In the first case, a pregnant woman who had picked up her son from school was stopped by a police officer for speeding in a school zone and refused to sign the citation form. The woman resisted arrest and refused to get out of her car when instructed to do so. Further, she stiffened her body and clutched her steering wheel to frustrate the officers’ efforts to remove her from her car. In response, officers deployed a TASER gun in “drive-stun” mode, three times.
The second case involved a woman who had telephoned the police requesting assistance in a domestic assault. When the police arrived they became involved in an altercation with the alleged attacker, the woman’s husband. The woman attempted to defuse the situation by coming between the officers and her husband and trying to escort everyone out of the house so as to not wake up her children. In response, the police shot her with a TASER gun in “dart” mode.
As an initial matter, the Court addressed the use of the TASER gun in the “drive-stun” mode versus the “dart” mode. The Court indicated that the use of the gun in either of its alternative modes is not dispositive of whether its use was excessive force. Rather, the Court held that the issue is the reasonableness of the force employed by use of a TASER gun in the factual context of the altercation. With regard to the actual use of the TASER guns, the Court held that police officers are allowed to utilize the weapon where an individual poses an immediate threat to the safety of the officer or is attempting to evade arrest by flight. Even in these instances, the Court refused to employ a bright-line test, and stated that the facts of each case would determine whether a reasonable use involves the TASER being utilized in “drive-stun” or “dart” mode.

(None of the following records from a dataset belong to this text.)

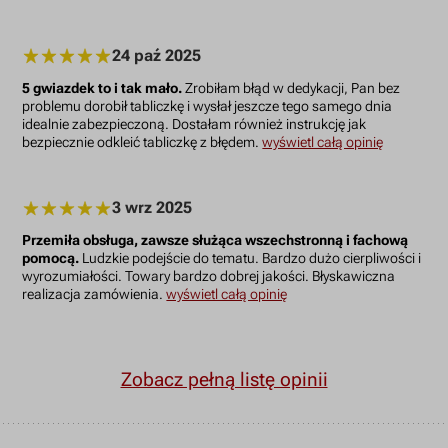
24 paź 2025
5 gwiazdek to i tak mało.
Zrobiłam błąd w dedykacji, Pan bez
problemu dorobił tabliczkę i wysłał jeszcze tego samego dnia
idealnie zabezpieczoną. Dostałam również instrukcję jak
bezpiecznie odkleić tabliczkę z błędem.
wyświetl całą opinię
3 wrz 2025
Przemiła obsługa, zawsze służąca wszechstronną i fachową
pomocą.
Ludzkie podejście do tematu. Bardzo dużo cierpliwości i
wyrozumiałości. Towary bardzo dobrej jakości. Błyskawiczna
realizacja zamówienia.
wyświetl całą opinię
Zobacz pełną listę opinii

Chief Judge Kozinksi dissented and concurred in part. In sum, Judge Kozinski underlined the importance for police to bring an unruly situation under control where individuals breach the “covenant of cooperation” with police. Judge Kozinski indicated that the police “have a number of tools at their disposal” to defuse a chaotic and potentially harmful scene and while "traditional tools" such as choke-holds and pepper-spray can be "distasteful” and “malignant,” the use of the TASER “is a safe alternative."